**Provided entries**
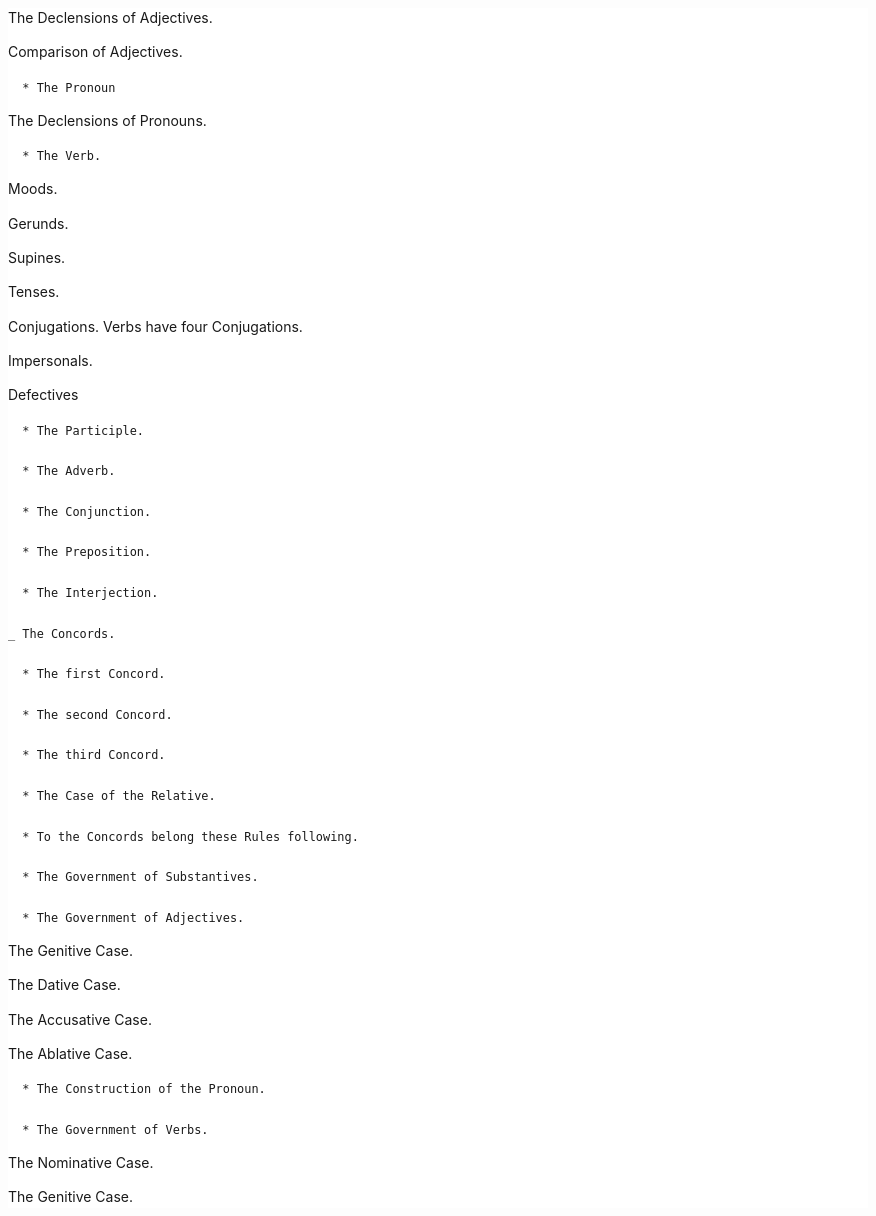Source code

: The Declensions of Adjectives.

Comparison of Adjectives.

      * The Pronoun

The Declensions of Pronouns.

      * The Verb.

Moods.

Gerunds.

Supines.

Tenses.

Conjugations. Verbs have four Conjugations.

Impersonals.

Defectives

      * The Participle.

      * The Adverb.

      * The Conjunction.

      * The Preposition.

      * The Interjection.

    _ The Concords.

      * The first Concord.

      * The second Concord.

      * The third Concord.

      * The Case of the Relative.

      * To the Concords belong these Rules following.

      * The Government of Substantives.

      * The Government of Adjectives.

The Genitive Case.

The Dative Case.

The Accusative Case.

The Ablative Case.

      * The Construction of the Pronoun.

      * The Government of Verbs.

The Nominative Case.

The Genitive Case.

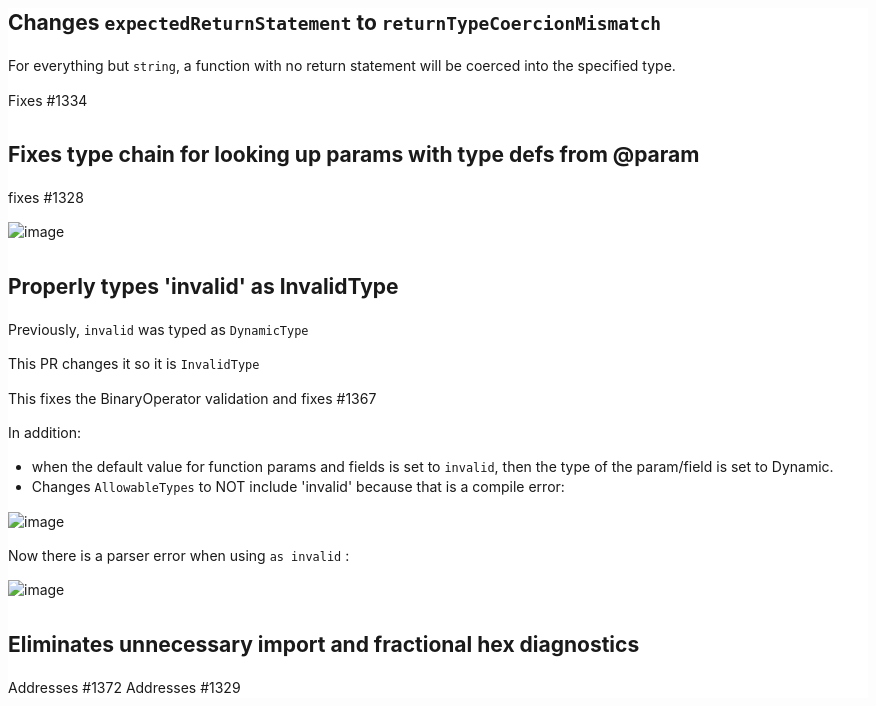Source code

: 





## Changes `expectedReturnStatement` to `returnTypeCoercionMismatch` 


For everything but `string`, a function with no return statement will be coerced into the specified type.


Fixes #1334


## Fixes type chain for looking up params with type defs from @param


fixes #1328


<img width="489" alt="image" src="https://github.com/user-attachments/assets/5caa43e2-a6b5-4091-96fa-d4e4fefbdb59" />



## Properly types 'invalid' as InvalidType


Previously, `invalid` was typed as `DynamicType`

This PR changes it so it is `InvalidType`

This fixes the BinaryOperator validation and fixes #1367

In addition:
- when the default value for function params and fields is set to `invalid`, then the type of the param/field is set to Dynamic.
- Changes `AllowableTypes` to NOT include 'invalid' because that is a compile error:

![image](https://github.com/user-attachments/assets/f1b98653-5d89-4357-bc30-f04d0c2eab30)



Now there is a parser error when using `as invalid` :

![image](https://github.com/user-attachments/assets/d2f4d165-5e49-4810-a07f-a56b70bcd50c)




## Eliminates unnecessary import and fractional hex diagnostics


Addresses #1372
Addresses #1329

**Exercise brief**
Everything from the first line of the entries above through the line with "fixes #1328" should be duplicated exactly, except the pictures.

**Exercise result**
Source code

: The Declensions of Adjectives.

Comparison of Adjectives.

      * The Pronoun

The Declensions of Pronouns.

      * The Verb.

Moods.

Gerunds.

Supines.

Tenses.

Conjugations. Verbs have four Conjugations.

Impersonals.

Defectives

      * The Participle.

      * The Adverb.

      * The Conjunction.

      * The Preposition.

      * The Interjection.

    _ The Concords.

      * The first Concord.

      * The second Concord.

      * The third Concord.

      * The Case of the Relative.

      * To the Concords belong these Rules following.

      * The Government of Substantives.

      * The Government of Adjectives.

The Genitive Case.

The Dative Case.

The Accusative Case.

The Ablative Case.

      * The Construction of the Pronoun.

      * The Government of Verbs.

The Nominative Case.

The Genitive Case.

Source code

: 





## Changes `expectedReturnStatement` to `returnTypeCoercionMismatch` 


For everything but `string`, a function with no return statement will be coerced into the specified type.


Fixes #1334


## Fixes type chain for looking up params with type defs from @param


fixes #1328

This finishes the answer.